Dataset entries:
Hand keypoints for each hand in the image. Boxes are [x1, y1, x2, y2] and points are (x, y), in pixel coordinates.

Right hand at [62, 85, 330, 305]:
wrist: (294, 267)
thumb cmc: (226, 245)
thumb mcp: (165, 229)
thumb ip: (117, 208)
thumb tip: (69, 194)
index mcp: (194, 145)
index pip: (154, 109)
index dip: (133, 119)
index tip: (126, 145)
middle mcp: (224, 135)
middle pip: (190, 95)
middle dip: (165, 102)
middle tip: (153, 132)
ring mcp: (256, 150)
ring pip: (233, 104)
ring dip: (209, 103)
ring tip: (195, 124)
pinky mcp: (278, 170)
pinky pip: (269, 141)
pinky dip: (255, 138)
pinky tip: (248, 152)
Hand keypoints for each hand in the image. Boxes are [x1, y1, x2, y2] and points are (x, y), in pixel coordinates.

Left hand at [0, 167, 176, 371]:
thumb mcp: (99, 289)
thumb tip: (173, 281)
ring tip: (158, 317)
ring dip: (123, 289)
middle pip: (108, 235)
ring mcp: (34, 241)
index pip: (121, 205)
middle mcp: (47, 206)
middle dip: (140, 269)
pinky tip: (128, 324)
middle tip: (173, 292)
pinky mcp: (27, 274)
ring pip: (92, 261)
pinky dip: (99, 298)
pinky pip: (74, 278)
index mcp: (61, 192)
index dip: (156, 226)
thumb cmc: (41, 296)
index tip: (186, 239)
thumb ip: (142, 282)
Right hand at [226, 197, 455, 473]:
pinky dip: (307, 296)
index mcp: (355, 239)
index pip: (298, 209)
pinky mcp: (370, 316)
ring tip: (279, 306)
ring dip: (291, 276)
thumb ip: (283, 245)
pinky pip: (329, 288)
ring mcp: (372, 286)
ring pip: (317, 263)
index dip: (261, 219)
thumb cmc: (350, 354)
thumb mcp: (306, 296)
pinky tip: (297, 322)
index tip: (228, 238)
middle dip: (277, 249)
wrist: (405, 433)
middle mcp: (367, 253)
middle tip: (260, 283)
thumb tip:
==
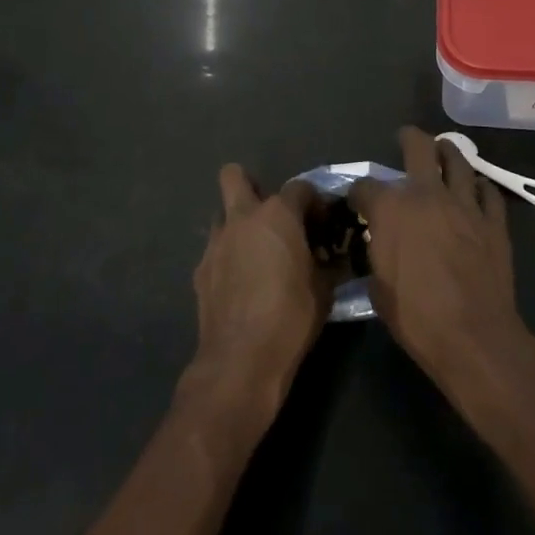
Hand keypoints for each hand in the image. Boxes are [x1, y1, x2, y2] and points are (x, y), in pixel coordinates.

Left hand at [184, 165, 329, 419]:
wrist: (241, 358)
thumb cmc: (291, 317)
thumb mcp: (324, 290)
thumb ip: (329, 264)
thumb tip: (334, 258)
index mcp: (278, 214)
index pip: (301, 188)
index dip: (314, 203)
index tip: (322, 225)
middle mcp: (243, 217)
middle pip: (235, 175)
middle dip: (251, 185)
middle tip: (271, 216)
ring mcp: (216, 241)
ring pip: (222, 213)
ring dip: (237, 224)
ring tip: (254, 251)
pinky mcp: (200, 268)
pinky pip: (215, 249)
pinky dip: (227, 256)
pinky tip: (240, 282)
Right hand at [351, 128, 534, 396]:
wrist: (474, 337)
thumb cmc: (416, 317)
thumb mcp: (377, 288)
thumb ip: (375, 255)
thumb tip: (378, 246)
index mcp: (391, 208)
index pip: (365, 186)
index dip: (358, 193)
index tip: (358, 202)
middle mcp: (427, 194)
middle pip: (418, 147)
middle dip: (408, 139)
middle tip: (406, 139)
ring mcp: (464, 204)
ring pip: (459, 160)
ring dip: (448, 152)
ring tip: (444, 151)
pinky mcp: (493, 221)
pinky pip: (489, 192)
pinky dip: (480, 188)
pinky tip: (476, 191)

TASK ITEM:
Taking the line with "pinky mcp: (200, 268)" as the first and the line with "pinky tip: (476, 191)" as the last, retype that stretch of the data above exactly, with no other lines.

REPLY TO THE EXERCISE:
pinky mcp: (200, 268)
pinky pip: (215, 249)
pinky dip: (227, 256)
pinky tip: (240, 282)
Right hand at [351, 128, 534, 396]:
wrist: (474, 337)
thumb cmc: (416, 317)
thumb mcp: (377, 288)
thumb ip: (375, 255)
thumb tip: (378, 246)
index mcp: (391, 208)
index pip: (365, 186)
index dip: (358, 193)
index tip: (358, 202)
middle mcp: (427, 194)
middle pip: (418, 147)
middle dip: (408, 139)
middle tip: (406, 139)
ring mcp: (464, 204)
ring pip: (459, 160)
ring dip: (448, 152)
ring tip: (444, 151)
pinky mcp: (493, 221)
pinky pip: (489, 192)
pinky dip: (480, 188)
pinky tip: (476, 191)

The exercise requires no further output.